New DATA : What one indie label earned from streaming.
Gathering its data from a single source – a mid-sized indie label with an approximately 250+ album catalog which generates almost 1 billion streams – The Trichodist has published its list of streaming music service payouts.

  • According to the data, Amazon Music Unlimited has the highest per-stream payout rate at $0.01175.
  • An artist would need around 125,277 plays to earn the US monthly minimum wage amount. Amazon’s platform only had a 0.68% share of all the label’s streams, generating 4.04% of all revenue earned
  • Napster came next, paying $0.01110 per play.

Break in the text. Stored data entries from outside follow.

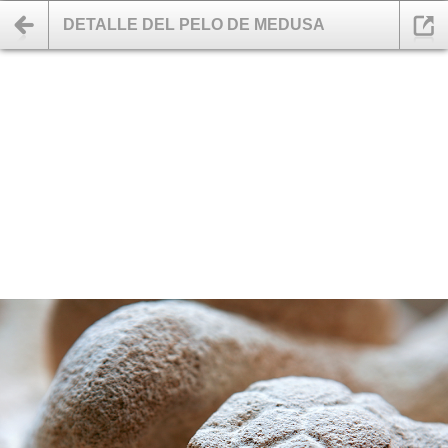
DETALLE DEL PELO DE MEDUSA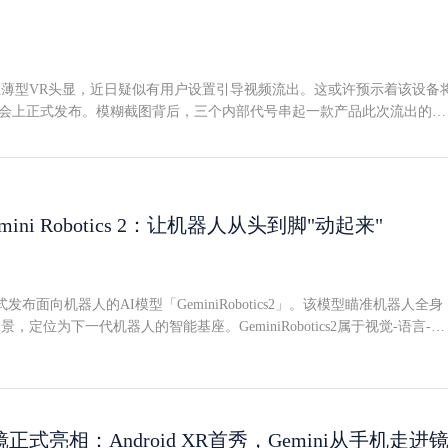
同样红蓝技术拍摄的老照片和旧视频，理论上都可以适配。内置浏览器已
成过渡方案依赖外部显示设备的现状可能不会持续太久。开发者在Reddit
浏览器的原型已经跑通。未来更新后，用户或可直接在Retro3D内搜索并
幕和纸质打印将变成可选项而非必选项。EarlyAccess版本：功能朴素，
的轻薄型VR头显，近日疑似有用户设置引导视频流出。这或许预示着该设备
rlyAccess版本的操作非常简洁，支持手柄或手势控制，在头显和其他设备
ect大会上正式发布。模糊截图背后，三个内部代号串起一款产品此次流出的截
无障碍。一个按键呼出菜单，另一个按键开关滤镜效果。整体体验更像概
设备形态已无悬念--正是Meta那款通过外接线缆连接计算模块的VR头显
用，但把一套通常服务于混合现实体验的硬件用出了另一种味道。纸板眼
代号，从早期的Puffin、Loma，到如今定名Phoenix。截图最先由X用户
类似效果，但问题是--它总是在需要的时候不知所踪。而Quest设备永远
中发掘，实为该设备初始设置引导视频的画面。眼镜化轮廓+计算模块外置，减
会撕裂也不会变形。更多3D模式可能加入，Pulfrich效应是下一个Reddi
段仍在完善中的设置视频，Phoenix的外观接近眼镜形态，机身纤薄。配
提议加入Pulfrich效应，开发者回应称只需小幅度调整即可实现。该技法的原理
节、可拆卸鼻夹以适配不同用户，同时内置手部追踪与眼动追踪。更关键
ini Robotics 2：让机器人从头到脚"动起来"
更暗的画面，大脑对该眼图像的处理会轻微延迟，从而使横向运动产生立
置有线计算模块设计，将主要重量从头部分离出去。尽管官方有意将画面
定运动场景下生效，但从汽车、火车或飞机上拍摄的素材可以呈现出类3
观与此前数据挖掘者兼知名爆料人「Luna」基于已知信息生成的渲染图
在童年时期常被简易复现：拆掉墨镜一侧镜片，看横向卷轴视频。如今若
ct大会窗口已打开Meta此时将设置引导内容直接放入Quest固件，进一步增加
ro3D，等于在头显借助AI将2D内容转为模拟3D的大趋势下，再翻出一页立
发布面向机器人的AI模型「GeminiRobotics2」。该模型瞄准机器人全身
t开发者大会上发布该设备的可能性。Connect2026定于9月23日至24日举行
Retro3D的功能极其有限，但思路值得关注。当代头显的叙事主线是越来
，定位为下一代机器人的智能基座。GeminiRobotics2属于视觉-语言-动
能眼镜的预热外，本届大会议程还涵盖"VR、可穿戴设备、元宇宙与AI的
体乃至体积捕捉，Retro3D反其道而行--用同批硬件回溯一百多年前的技
，核心能力是将视觉与语言信息转化为运动指令。设计目标是让机器人理
多观看模式和直接播放能力，它有望成为一座小型的立体视觉交互档案。
据任务目标自主生成动作。传统机器人的老问题，这次想一起解掉传统机
作业流程或远程操控。面对动态环境时的自适应能力，以及将学习成果迁
人上的能力，一直是行业痛点。谷歌此次一口气发布了三款模型，试图正
miniRobotics2负责全身控制--从足尖到指尖。支持人形机器人和双臂机器
式亮相：Android XR首秀，Gemini从手机走进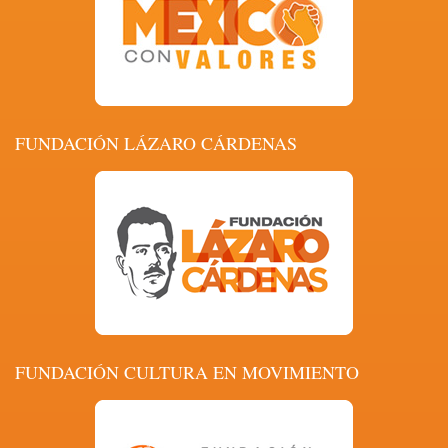
FUNDACIÓN LÁZARO CÁRDENAS
FUNDACIÓN CULTURA EN MOVIMIENTO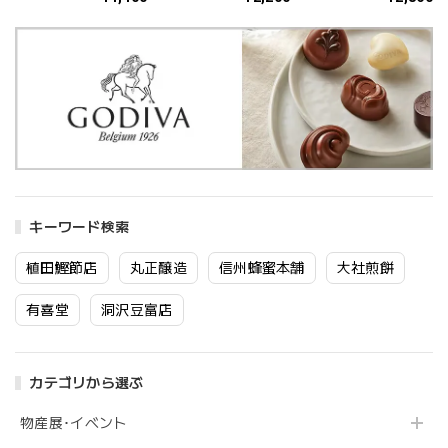
バブルバス 350ml
660mL
キーワード検索
植田鰹節店
丸正醸造
信州蜂蜜本舗
大社煎餅
有喜堂
洞沢豆富店
カテゴリから選ぶ
物産展･イベント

Artists on Rhapsody’s streaming music service would need around 133,818 plays to earn $1,472. The service had a 0.14% share of all streams, generating 0.80% of all revenue earned.
  • TIDAL fell to third place, paying $0.00927 per play. Artists on Jay-Z’s beleaguered streaming music service would need around 158,792 plays to earn the monthly minimum wage amount. The service had a 0.21% share in the label’s streams, generating 0.98% of all revenue earned.
  • In fourth place, Deezer reportedly paid $0.00567 per stream. Artists on the platform would need around 259,612 plays to earn $1,472. The French-based service had a 0.91% share in streams, generating 2.6% of all revenue earned.
  • Google Play Music came behind Deezer, paying $0.00543 per play. Artists would need around 271,087 streams to earn the monthly minimum wage amount. The service had a 1.12% share in the label’s streams, generating 3.08% of all revenue earned.
  • Apple Music paid indie artists around $0.00495 per stream. Indie artists would need around 297,374 streams to earn $1,472. The service had a 9.95% share in overall streams, generating a significant 24.97% of all revenue earned.
  • Amazon Prime Music – labeled Amazon Digital Services – came in seventh place, paying $0.00395 per play. Artists would need around 372,658 plays on the platform to earn the US monthly minimum wage amount. The service had a 0.95% share in streams, generating a low 1.90% of all revenue earned.
  • Spotify came close behind Amazon Prime Music, reportedly paying $0.00311 per stream. At that rate, indie artists would need 472,312 streams to earn $1,472. The service had a whopping 29.22% share of all the label’s streams, generating 48.93% of all revenue.
  • Among the worst paying services, Pandora ranked in ninth place, paying $0.00155 per play. Artists would need 949,677 plays to earn the monthly minimum wage amount. The service had a 3.86% share in the label’s streams, and generated a dismal 3.03% of all revenue.
  • YouTube ranked as the worst offender, paying artists a dismal $0.00028 per play. An artist would need 5,257,143 plays to earn $1,472. In terms of all streams for the label, the service had a whopping 48.58% share, generating only 6.99% of all revenue.

The key takeaways.
At first glance, only one streaming music service paid more to the indie label: Amazon Music Unlimited.

Take Spotify, for example.

  • According to independent data, and as explained above, the streaming music giant pays $0.00437 per play. Yet, the company paid the label $0.00311 per stream. Spotify’s streams also accounted for nearly 30% of its billion streams.
  • Apple Music’s per-stream rate saw an even more dramatic drop for labels. In 2017, the service reportedly paid $0.00783. Last year, that number decreased to $0.00495.

Comparing both services’ payouts to independent labels,

“Apple Music still lead in the sweet spot with about 10% of overall streams generating 25% of all revenue (despite the per-stream rate drop). Spotify, by comparison, has nearly triple the market share in streams than Apple Music but generates less than double the revenues on that volume.”

Also, despite multiple denials of the ‘value gap,’ YouTube continues cheating the music industry in terms of fair payouts.

“The biggest takeaway by far is that YouTube’s Content ID, (in our first truly comprehensive data set) shows a whopping 48% of all streams generate only 7% of revenue. Read that again. This is your value gap. Nearly 50% of all recorded music streams only generate 7% of revenue.”

It also remains unclear how much streaming music services do pay major labels, which presumably take a higher percentage. Yet, from what we can tell, indies receive far, far less than major labels did.